### TEXT SEGMENT
* Begin *
The inquiry would answer some of the questions in relation to the 44 public housing towers, our state’s most vulnerable assets, worth billions of dollars. Taxpayers have got a right to understand what is happening to them. Only 1300 homes have been built over the last six years, including in the alleged big build. It would ask those questions. The 60,000 families waiting on the waiting list: where are they going to go? The relocation plan for the tens of thousands of people from the towers: where are they going to go? What will be the impact on government services currently operating from the towers? What services are going to go? What is the modelling?
Before finishing off, we have looked at and mentioned various estates we have tried to refurbish over the years. I understand that, but this government are not delivering what they promised. This inquiry would give us some transparency about how they are going to meet their promises. I will conclude there. My time is about finished. I will support the member’s motion.
Ryan BATCHELOR (Southern Metropolitan) (15:13): The motion before us seeks to set up an inquiry into the planned redevelopment and rebuilding of the 44 public housing towers across inner Melbourne. It sits in an important context of a debate that we have been having for a while both in this chamber and in the broader community about the housing crisis. We know there is an acute housing crisis in this state, partly because the Legislative Council Legal and Social Issues Committee published a report on it in November last year called The Rental and Housing Affordability Crisis in Victoria. We have had a parliamentary committee look at the matters substantively to be dealt with by this motion – calling for a parliamentary committee to look at these matters – within the term of this Parliament, in the last 12 months.
Another parliamentary committee is not going to fix the housing crisis. Building more houses will fix the housing crisis. Opposing building housing condemns more people to living in housing insecurity, it locks people out of home ownership and it makes the social housing waiting list grow longer. Every time people stand up and condemn social housing developments, every time people stand up and say ‘We shouldn’t do it in this particular place’ – as members of this house do regularly – they are condemning people to living in insecure housing for longer and they are condemning the social housing waiting list to grow longer. Those are only actions of people who do not care about solving the housing crisis but only care about perpetuating it, and that is exactly what is motivating those who oppose the building of more social housing in this state. There are two different questions that we need to address in the context of this debate in my view. One is a question of substance: do we need to redevelop the towers? The second is a question of process: do we need this inquiry? Hopefully in the course of the next 7 minutes and 45 seconds I will be able to get through some of those issues.
* End *
### EXTRACTED MATERIAL
* Begin *
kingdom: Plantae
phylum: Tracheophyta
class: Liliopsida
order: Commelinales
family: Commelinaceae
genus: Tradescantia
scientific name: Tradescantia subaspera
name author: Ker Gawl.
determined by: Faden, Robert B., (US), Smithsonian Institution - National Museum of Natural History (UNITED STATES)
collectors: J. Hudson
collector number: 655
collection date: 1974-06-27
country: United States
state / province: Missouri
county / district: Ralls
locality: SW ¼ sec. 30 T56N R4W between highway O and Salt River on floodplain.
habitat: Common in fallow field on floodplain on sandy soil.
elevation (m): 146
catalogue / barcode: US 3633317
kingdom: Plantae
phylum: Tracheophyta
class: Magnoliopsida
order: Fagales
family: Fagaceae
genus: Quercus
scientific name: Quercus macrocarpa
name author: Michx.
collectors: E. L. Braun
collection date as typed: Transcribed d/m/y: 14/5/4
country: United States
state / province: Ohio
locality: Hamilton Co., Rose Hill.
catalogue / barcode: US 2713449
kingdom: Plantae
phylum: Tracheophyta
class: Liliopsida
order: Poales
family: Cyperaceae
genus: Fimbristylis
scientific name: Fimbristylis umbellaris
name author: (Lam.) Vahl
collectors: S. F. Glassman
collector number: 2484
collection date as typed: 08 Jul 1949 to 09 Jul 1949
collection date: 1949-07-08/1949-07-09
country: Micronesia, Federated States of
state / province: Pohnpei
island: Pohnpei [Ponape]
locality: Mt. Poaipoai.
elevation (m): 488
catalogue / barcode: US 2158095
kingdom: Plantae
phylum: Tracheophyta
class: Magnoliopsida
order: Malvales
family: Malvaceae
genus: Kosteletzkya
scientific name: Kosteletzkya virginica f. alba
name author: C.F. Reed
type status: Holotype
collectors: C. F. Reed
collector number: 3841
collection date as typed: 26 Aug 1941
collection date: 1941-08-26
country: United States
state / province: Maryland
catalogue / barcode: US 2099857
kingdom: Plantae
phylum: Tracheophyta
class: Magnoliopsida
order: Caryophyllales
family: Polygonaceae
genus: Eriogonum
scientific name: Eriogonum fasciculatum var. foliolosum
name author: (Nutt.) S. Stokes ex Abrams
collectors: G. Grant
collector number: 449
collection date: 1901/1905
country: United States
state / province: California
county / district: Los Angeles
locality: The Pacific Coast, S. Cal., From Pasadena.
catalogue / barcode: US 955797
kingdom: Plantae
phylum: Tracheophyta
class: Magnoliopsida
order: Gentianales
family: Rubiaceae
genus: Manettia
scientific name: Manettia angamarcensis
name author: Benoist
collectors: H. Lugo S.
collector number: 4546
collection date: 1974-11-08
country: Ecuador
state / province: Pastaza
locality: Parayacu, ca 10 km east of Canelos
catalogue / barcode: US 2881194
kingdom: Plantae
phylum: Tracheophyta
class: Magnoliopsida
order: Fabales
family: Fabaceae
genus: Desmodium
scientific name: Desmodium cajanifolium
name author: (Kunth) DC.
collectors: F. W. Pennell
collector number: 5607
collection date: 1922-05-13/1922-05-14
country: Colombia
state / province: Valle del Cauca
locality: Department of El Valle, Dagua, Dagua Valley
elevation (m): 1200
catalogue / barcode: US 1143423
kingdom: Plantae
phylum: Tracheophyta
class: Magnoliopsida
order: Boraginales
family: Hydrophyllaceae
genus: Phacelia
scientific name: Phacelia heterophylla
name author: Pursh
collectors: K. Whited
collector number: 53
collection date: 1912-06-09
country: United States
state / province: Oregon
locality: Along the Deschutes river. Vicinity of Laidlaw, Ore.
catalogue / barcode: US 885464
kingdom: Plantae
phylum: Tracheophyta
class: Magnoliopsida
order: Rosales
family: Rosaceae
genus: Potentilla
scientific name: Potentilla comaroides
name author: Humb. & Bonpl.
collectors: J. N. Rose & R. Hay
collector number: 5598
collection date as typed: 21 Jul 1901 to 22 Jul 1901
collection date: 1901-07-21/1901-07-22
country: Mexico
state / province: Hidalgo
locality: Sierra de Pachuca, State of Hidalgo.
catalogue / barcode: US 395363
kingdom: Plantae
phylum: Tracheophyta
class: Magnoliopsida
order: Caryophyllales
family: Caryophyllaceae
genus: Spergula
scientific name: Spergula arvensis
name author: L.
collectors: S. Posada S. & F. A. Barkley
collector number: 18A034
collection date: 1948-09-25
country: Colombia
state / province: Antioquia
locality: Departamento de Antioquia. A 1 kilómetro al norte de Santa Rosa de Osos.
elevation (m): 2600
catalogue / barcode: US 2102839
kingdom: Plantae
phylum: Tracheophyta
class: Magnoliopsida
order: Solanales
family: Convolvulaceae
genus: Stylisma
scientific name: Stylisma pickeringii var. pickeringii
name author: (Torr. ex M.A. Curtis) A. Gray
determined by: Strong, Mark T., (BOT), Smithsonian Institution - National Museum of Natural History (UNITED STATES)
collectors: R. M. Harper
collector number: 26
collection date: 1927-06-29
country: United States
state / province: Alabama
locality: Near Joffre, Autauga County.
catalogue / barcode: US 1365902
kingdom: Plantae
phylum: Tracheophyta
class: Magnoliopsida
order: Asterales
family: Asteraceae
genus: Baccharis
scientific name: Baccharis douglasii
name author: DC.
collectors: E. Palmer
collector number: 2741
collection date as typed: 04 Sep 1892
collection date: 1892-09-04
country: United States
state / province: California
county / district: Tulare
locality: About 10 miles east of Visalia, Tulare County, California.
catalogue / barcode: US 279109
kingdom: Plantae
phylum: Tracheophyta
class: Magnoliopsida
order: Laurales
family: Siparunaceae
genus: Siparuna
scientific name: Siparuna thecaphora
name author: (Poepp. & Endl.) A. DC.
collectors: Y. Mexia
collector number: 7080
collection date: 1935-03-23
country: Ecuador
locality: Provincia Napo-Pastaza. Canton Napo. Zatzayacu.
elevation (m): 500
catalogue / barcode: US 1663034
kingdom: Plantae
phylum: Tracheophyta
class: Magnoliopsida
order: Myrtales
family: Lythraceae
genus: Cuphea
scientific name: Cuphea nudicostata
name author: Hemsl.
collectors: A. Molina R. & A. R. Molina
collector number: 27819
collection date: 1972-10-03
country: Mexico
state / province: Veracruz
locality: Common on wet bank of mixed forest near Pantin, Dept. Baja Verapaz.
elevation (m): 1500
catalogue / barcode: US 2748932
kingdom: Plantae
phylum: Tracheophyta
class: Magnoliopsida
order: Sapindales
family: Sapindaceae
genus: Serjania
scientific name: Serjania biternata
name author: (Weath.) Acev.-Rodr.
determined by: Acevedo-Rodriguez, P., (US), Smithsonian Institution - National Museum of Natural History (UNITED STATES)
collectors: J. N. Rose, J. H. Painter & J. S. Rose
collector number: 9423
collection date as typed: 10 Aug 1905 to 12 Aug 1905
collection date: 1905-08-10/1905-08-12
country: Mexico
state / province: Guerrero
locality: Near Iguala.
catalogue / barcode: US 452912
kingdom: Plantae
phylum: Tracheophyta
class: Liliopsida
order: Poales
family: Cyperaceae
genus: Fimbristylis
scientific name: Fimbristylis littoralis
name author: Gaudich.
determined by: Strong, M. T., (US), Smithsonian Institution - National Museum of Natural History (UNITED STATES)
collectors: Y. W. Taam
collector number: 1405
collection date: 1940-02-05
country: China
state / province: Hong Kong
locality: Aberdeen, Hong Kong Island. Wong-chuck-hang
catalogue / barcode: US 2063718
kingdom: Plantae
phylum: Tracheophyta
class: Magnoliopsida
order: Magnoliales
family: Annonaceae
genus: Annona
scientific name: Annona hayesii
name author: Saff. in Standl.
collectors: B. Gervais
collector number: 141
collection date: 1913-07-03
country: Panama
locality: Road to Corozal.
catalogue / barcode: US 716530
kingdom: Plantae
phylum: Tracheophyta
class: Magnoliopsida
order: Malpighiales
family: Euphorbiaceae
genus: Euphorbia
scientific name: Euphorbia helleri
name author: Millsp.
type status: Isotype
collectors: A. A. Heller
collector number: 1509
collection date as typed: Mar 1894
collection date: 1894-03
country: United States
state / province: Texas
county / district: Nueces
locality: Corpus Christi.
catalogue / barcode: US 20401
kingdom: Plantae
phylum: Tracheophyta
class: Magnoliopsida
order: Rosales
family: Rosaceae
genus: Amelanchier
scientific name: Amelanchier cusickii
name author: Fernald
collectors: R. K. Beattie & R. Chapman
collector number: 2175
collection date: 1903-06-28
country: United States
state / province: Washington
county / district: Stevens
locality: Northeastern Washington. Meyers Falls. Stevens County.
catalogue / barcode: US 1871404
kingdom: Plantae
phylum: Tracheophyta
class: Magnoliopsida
* End *
### TASK TO COMPLETE
Output everything in the public housing debate from "Ryan BATCHELOR (Southern" down to "last 12 months.", word for word.

### RESPONSE TO THIS EXERCISE
Ryan BATCHELOR (Southern Metropolitan) (15:13): The motion before us seeks to set up an inquiry into the planned redevelopment and rebuilding of the 44 public housing towers across inner Melbourne. It sits in an important context of a debate that we have been having for a while both in this chamber and in the broader community about the housing crisis. We know there is an acute housing crisis in this state, partly because the Legislative Council Legal and Social Issues Committee published a report on it in November last year called The Rental and Housing Affordability Crisis in Victoria. We have had a parliamentary committee look at the matters substantively to be dealt with by this motion – calling for a parliamentary committee to look at these matters – within the term of this Parliament, in the last 12 months.